What this exercise asks:
a) In the Julia memory thread, after how many hours of production runtime does the OOM error occur?
b) Repeat the Julia memory thread word for word, starting at "Just checked and, yes, it" and ending at "of production runtime.".
c) Carry on writing the Julia memory thread, picking up after its last line.

Quoted text:

──────

Does this reproduce without Python in the loop?

@nsajko nsajko added the GC Garbage collector label Dec 5, 2024
@MilesCranmer
Copy link
Member Author

MilesCranmer commented Dec 5, 2024

Just checked and, yes, it seems to continually to increase in memory, albeit slowly. It's slow enough that the OOM error only happens after 11 hours of production runtime.

using SymbolicRegression

X = randn(Float32, 5, 10_000)
y = 2 * cos.(X[4, :]) + X[1, :] .^ 2 .- 2

options = SymbolicRegression.Options(;
    binary_operators=[+, *, /, -],
    unary_operators=[cos, exp],
)

hall_of_fame = equation_search(X, y; niterations=1000000000, options=options, parallelism=:multiprocessing)

To clarify, Python is only used to call a Julia method that runs for 12 hours without passing control back to Python. I don't expect Python to factor into things. The new Julia processes are spawned from Julia and do not interact with Python.

Here are some plots @GoldenGoldy made, with memory usage per Julia process over the course of the 12-hour run:

Julia 1.11:
Image

and Julia 1.10:
Image

Note that I automatically set a conservative --heap-size-hint for spawned Julia processes which is why these hover at around 0.6 GiB.

──────

Data shown:
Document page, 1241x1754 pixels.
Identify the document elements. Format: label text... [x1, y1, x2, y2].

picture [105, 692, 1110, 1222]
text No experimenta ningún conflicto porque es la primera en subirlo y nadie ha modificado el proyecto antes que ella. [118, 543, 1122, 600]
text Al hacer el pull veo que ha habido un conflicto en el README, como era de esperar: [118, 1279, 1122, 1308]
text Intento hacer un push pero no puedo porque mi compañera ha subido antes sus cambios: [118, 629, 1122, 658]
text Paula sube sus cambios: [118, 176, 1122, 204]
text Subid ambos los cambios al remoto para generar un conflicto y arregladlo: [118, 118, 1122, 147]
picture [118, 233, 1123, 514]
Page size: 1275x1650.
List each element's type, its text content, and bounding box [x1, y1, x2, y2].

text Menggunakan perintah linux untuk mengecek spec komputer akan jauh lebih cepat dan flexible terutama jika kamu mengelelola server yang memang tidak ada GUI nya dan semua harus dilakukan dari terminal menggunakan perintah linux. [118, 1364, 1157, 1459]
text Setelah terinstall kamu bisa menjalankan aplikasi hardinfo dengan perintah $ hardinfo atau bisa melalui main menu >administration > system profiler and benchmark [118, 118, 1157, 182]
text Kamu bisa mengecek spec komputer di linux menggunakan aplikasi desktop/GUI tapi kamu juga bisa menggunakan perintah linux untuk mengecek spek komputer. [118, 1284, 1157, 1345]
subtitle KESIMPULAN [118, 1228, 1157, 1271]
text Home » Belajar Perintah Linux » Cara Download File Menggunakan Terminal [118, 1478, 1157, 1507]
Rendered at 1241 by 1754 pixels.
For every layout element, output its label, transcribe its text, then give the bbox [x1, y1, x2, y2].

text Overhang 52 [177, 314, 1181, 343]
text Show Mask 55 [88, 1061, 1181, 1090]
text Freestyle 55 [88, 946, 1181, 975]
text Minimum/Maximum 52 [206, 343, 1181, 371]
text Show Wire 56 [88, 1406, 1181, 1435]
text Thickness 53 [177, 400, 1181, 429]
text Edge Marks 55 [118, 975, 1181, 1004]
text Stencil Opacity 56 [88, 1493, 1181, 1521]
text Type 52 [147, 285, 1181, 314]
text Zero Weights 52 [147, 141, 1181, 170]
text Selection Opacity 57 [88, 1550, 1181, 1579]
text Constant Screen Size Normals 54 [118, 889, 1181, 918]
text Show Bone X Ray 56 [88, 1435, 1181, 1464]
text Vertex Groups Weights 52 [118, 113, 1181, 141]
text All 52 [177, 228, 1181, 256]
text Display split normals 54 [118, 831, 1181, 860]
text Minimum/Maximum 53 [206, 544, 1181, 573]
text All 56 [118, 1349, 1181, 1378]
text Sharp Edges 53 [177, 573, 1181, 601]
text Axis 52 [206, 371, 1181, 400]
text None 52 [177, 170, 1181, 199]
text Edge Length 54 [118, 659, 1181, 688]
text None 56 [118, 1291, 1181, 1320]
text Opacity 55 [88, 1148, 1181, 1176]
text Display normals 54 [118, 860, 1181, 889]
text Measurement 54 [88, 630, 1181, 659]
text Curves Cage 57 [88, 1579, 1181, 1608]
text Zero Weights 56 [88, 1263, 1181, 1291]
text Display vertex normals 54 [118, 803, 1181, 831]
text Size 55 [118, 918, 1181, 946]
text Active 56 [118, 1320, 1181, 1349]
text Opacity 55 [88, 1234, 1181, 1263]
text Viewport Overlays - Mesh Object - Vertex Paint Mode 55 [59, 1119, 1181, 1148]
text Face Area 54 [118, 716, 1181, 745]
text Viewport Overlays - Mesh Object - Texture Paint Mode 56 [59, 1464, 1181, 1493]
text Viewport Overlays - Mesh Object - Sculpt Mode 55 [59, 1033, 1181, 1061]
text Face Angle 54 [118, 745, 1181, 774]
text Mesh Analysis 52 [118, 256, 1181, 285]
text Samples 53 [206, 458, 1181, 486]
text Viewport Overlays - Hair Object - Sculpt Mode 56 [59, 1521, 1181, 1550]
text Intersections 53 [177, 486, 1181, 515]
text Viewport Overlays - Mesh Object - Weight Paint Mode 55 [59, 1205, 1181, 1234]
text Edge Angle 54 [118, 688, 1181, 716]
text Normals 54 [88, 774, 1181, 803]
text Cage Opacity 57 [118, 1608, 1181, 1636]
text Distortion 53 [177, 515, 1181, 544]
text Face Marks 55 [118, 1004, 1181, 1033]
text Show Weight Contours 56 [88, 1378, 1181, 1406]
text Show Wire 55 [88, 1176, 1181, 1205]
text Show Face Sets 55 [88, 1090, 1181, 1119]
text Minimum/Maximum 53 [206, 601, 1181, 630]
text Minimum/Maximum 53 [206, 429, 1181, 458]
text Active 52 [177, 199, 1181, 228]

──────

Answers to the problems:
a) After 11 hours.

b)
Just checked and, yes, it seems to continually to increase in memory, albeit slowly. It's slow enough that the OOM error only happens after 11 hours of production runtime.

c)
@IanButterworth IanButterworth added the regression 1.11 Regression in the 1.11 release label Dec 5, 2024
@gbaraldi
Copy link
Member

gbaraldi commented Dec 5, 2024

If possible can you take heap snapshots at the start and after a while to see what is being allocated?

@MilesCranmer
Copy link
Member Author

MilesCranmer commented Dec 5, 2024

What's the best way to do that on macOS?

(I think @GoldenGoldy is on Linux though FYI. I'm not sure if the memory leak is OS dependent or not)

@gbaraldi
Copy link
Member

gbaraldi commented Dec 5, 2024

Profile.take_heap_snapshot it creates a file on pwd if I recall correctly. Then you can open it using the chrome dev tools

@MilesCranmer
Copy link
Member Author

Ok. I made some heap snapshots. Do you want the full files? (250 MB each). Not sure what I am supposed to look for though.

@gbaraldi
Copy link
Member

gbaraldi commented Dec 5, 2024

Are the start one and the end one the same size? 🤔 But yeah, could you zip them and send them to me?

@MilesCranmer
Copy link
Member Author

Maybe it's hard to see much a difference in ~5 minutes (it might even go down - see plot above), it's only increased slightly over that time.

Also, does take_heap_snapshot record other Julia processes too, or just the main process?

One more question. Would the heap snapshot even record the memory leak? Or do you just want to see if it's a real leak or actual allocations somewhere?

@gbaraldi
Copy link
Member

gbaraldi commented Dec 5, 2024

The heap snapshot will see everything that is live. I want to see if it's an actual leak i.e a pointer we forgot to call free on or extra live objects around for some reason. take_heap_snapshot records only the current process.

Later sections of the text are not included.